We would note that the F-35 continues to receive press.  In fact, it’s a rare week that doesn’t have some story—either positive or negative—about the JSF program.  Several reports have focused on even more program cost growth.  For example, this BusinessWeek/Bloomberg article reports that an additional $51 billion in cost growth—over and above the $328 billion price just reported to Congress on April 1, 2010—may soon be reported, once the Pentagon has completed its in-process JET II analysis.  Of course, LockMart disputes the “worst-case scenario” program value.

On the other hand, this DODBuzz.com article reports on Senate hearings in which testimony asserted that the JSF production has “turned the corner” and “that the most recent restructuring of the JSF program will deliver an aircraft without further cost increases or delays in delivery.”  We note this statement buried in the middle of the article—

We’ve turned the corner on production line delays, said Air Force Lt. Gen. Mark Shackelford, the service’s top buyer, who expects to take delivery of the first test aircraft this year. The jump in the JSF’s price tag and the delays were due primarily to small design changes, which while minor, rippled through the production line causing excessive churn and stress. That production line is now well on the way to maturing, he said. He declared the F-35 airframe itself as solid; although the plane’s software package has proven a bit more problematic.


We could devote an entire article to that one paragraph, discussing risk management, supply chain management, change management, software management, and program management.  But we’ll refrain and simply note that there’s a Masters’ thesis to be mined in that motherlode.

Finally, on April 16, 2010, InsideDefense.com reported to its subscribers that the Air Force had halted plans to increase JSF production to 110 aircraft per year, and has decided to “top-out” its purchases at 80 planes per year, starting in GFY 2016.  The article quotes Air Force Chief of Staff General Norton Schwartz as saying, “As the program continues to progress, we will analyze production capacity and available funding for potential production rate adjustment beyond the 80 aircraft per year rate reflected in the current program.” 
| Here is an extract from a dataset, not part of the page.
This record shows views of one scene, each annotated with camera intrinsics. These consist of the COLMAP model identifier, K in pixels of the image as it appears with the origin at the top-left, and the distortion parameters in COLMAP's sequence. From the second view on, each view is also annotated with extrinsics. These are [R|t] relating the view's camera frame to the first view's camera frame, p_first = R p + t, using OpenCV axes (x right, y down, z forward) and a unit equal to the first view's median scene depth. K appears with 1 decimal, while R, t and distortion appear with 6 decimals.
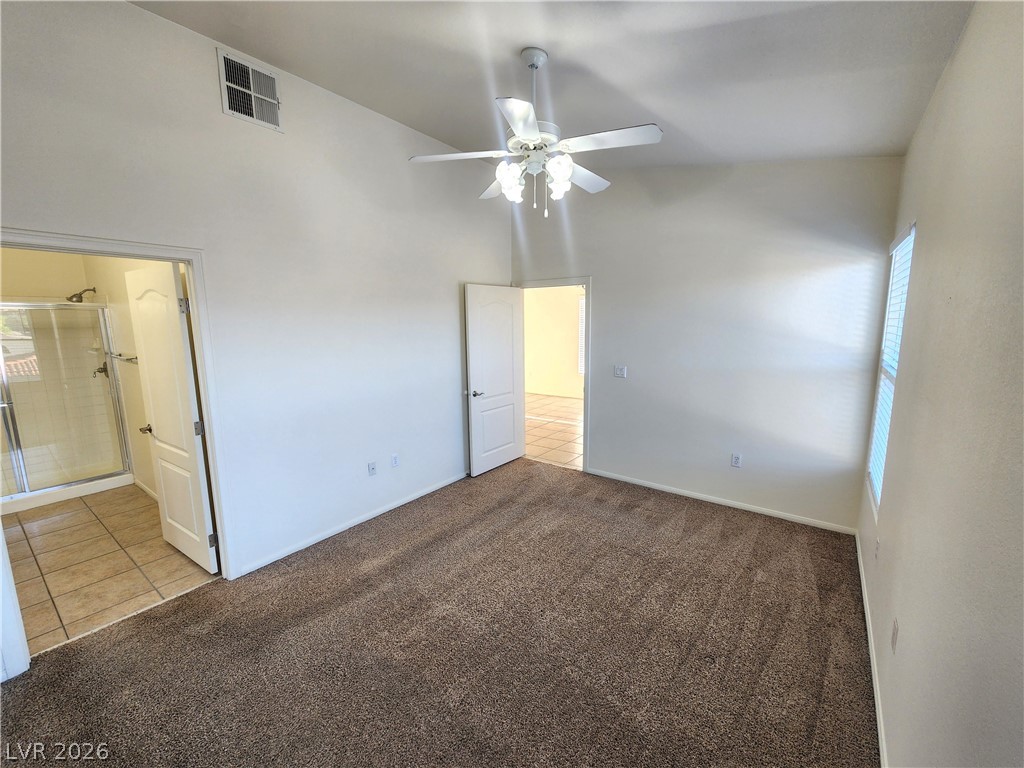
lens RADIAL K [[419.4, 0, 513.6], [0, 419.4, 385.7], [0, 0, 1]] dist [0.002117, 0.000086]
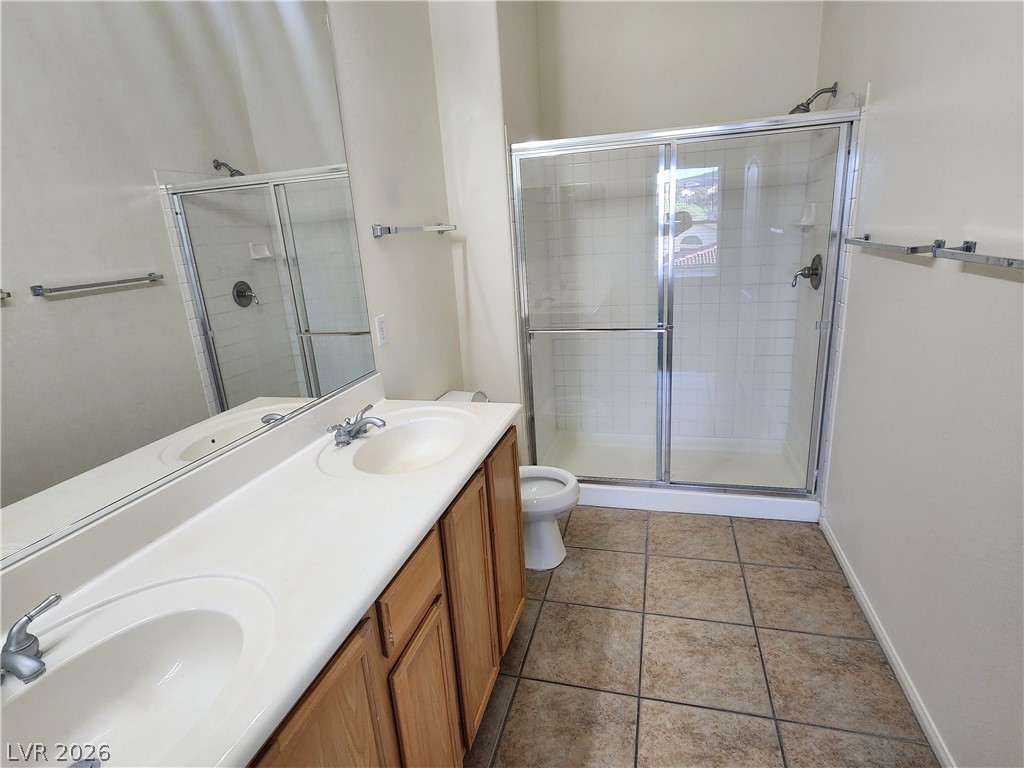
lens RADIAL K [[535.5, 0, 525.2], [0, 535.5, 381.3], [0, 0, 1]] dist [0.001190, 0.000071]
pose [[0.380044, 0.240979, -0.893026, -0.618380], [-0.087315, 0.970502, 0.224727, -0.029476], [0.920838, -0.007432, 0.389875, 0.545457]]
The article further notes that Lockheed Martin stated “that once its … assembly line reaches its optimal production rate in 2016, it could build as many as 230 jets per year”—so LockMart is ready “to build more jets if requested.”

It may not matter what Lockheed Martin’s throughput is, or will be, if its No.1 customer (the USAF) doesn’t have the funding to purchase any more than 80 aircraft per year.  It will be an interesting exercise to calculate how much F-35 program cost growth will be driven—or how much LockMart will claim was driven—by lost economies of scale if production peaks at 80 jets per year versus 240 (or 230, depending on the article).  This situation may degenerate into a “he said/she said” finger-pointing exercise, where the Air Force says that LockMart could only produce 80 aircraft per year and any lost volume savings stemmed from its own inadequacies, while LockMart accuses the Air Force of delay and/or disruption because its lack of available funding kept LockMart from reaching available production efficiencies.

We predict a continued rough-ride for the JSF program—as well as smooth seas and fair winds for the attorneys involved in the nearly inevitable litigation.